Major Leonard Berney, during World War II, when he liberated the Bergen Belsen concentration camp. Photo: Screenshot.

Major Leonard Berney, 93, originally from London, was one of the first army officers of the British 11th Armored division to enter the Bergen Belsen concentration camp, where he rescued Nanette Blitz Konig, now 84, from Holland, who was a classmate of Anne Frank and is mentioned in her diary.

In the camp, the then 16-year-old Blitz Konig acted as the major’s translator before he sent a letter to her relatives in London to say she was alive and that he was helping her fly to safety. He even visited her once after the war, in 1949.

According to the Daily Mail, her daughter, Elizabeth Kahn, 59, flew to Israel to personally thank Berney and present him with a gold plate, which read: “To Leonard Berney ‘Whoever saves a life, it as is if he saved a whole world.’ With appreciation, the Family of Nanette Blitz Konig.”

Berney moved to Plymouth, Devon, UK, as part of a development grant after the war, then worked in the clothing industry until his retirement in 1977. Today, he lives on a ship, circumventing the globe.
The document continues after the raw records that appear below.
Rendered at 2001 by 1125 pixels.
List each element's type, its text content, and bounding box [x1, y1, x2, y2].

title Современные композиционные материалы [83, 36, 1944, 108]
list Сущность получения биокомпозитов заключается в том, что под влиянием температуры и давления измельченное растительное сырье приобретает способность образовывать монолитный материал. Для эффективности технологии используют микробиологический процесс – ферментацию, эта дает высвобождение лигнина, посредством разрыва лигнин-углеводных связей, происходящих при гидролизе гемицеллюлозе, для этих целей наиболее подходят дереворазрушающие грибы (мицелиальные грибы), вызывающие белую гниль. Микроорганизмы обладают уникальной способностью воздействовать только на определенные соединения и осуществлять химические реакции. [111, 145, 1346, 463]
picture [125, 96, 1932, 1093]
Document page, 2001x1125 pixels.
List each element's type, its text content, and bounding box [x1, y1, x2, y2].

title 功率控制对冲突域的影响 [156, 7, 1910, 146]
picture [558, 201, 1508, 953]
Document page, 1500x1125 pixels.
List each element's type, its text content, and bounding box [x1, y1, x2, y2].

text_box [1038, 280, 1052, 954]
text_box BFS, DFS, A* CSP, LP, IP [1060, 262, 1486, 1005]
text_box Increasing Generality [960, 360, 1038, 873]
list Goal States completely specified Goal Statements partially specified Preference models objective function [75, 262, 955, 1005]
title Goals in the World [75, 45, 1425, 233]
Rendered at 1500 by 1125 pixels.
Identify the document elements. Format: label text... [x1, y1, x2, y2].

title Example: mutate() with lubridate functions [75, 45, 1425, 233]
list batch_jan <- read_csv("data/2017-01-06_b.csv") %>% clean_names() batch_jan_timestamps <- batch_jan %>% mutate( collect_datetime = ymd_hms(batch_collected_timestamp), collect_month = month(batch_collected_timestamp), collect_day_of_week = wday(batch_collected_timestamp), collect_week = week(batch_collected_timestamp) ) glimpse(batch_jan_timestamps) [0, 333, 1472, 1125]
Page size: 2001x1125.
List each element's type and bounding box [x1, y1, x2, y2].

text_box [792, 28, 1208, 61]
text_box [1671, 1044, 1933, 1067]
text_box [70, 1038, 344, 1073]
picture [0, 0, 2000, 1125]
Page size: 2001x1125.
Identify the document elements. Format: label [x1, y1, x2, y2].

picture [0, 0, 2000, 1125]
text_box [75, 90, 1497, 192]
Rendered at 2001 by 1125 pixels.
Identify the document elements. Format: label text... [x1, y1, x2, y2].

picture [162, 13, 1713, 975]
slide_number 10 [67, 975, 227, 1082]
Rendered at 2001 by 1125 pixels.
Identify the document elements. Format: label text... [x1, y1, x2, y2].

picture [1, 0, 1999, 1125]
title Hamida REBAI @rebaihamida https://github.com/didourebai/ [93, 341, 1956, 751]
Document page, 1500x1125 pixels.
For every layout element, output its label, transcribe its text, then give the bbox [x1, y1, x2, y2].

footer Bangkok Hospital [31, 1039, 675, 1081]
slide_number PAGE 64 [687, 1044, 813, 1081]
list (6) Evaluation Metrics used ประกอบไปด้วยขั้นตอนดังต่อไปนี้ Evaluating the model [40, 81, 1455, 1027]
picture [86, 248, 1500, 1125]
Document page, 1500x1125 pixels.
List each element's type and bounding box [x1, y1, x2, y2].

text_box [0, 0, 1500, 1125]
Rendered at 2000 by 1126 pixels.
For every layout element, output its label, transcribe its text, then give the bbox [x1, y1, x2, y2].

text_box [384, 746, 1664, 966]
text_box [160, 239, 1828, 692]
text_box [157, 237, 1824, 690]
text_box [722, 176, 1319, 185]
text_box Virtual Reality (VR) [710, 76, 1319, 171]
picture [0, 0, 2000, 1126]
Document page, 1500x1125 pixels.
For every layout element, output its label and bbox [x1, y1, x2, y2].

He has lectured frequently about his experience liberating the camp.

Blitz Konig has lived in Sao Paolo, Brazil, since 1953 and has three children, six grandchildren and three great grandchildren.

She told the Daily Mail: “He was a big factor in the reason I did survive. The amazing thing is amidst this absolute horrendous overwhelming situation which no normal person can ever understand, he saw the time to help me.”

While Blitz Konig was liberated from the camp on April 15, 1945, Anne Frank died there, just six weeks before. Her book, ‘The Diary of a Young Girl,’ was published by her father in 1947 and has since become one of the most read stories in the world.

Blitz Konig said of her friend: “In 1941 in Holland they organized 25 schools for Jewish students. I was in the same school as Anne Frank which was a coincidence.”

“I am the only one in that class who met her again in Bergen Belsen,” she said. “I was in camp seven and she was in camp eight, I saw her through the barbed wire. I met her several times and it was from Anne that I learnt what was happening in Auschwitz. She told me about her diary and that she wanted to use it for a book after the war, she never wanted to publish a diary. I don’t know how we recognized each other, as we were both skeletons.”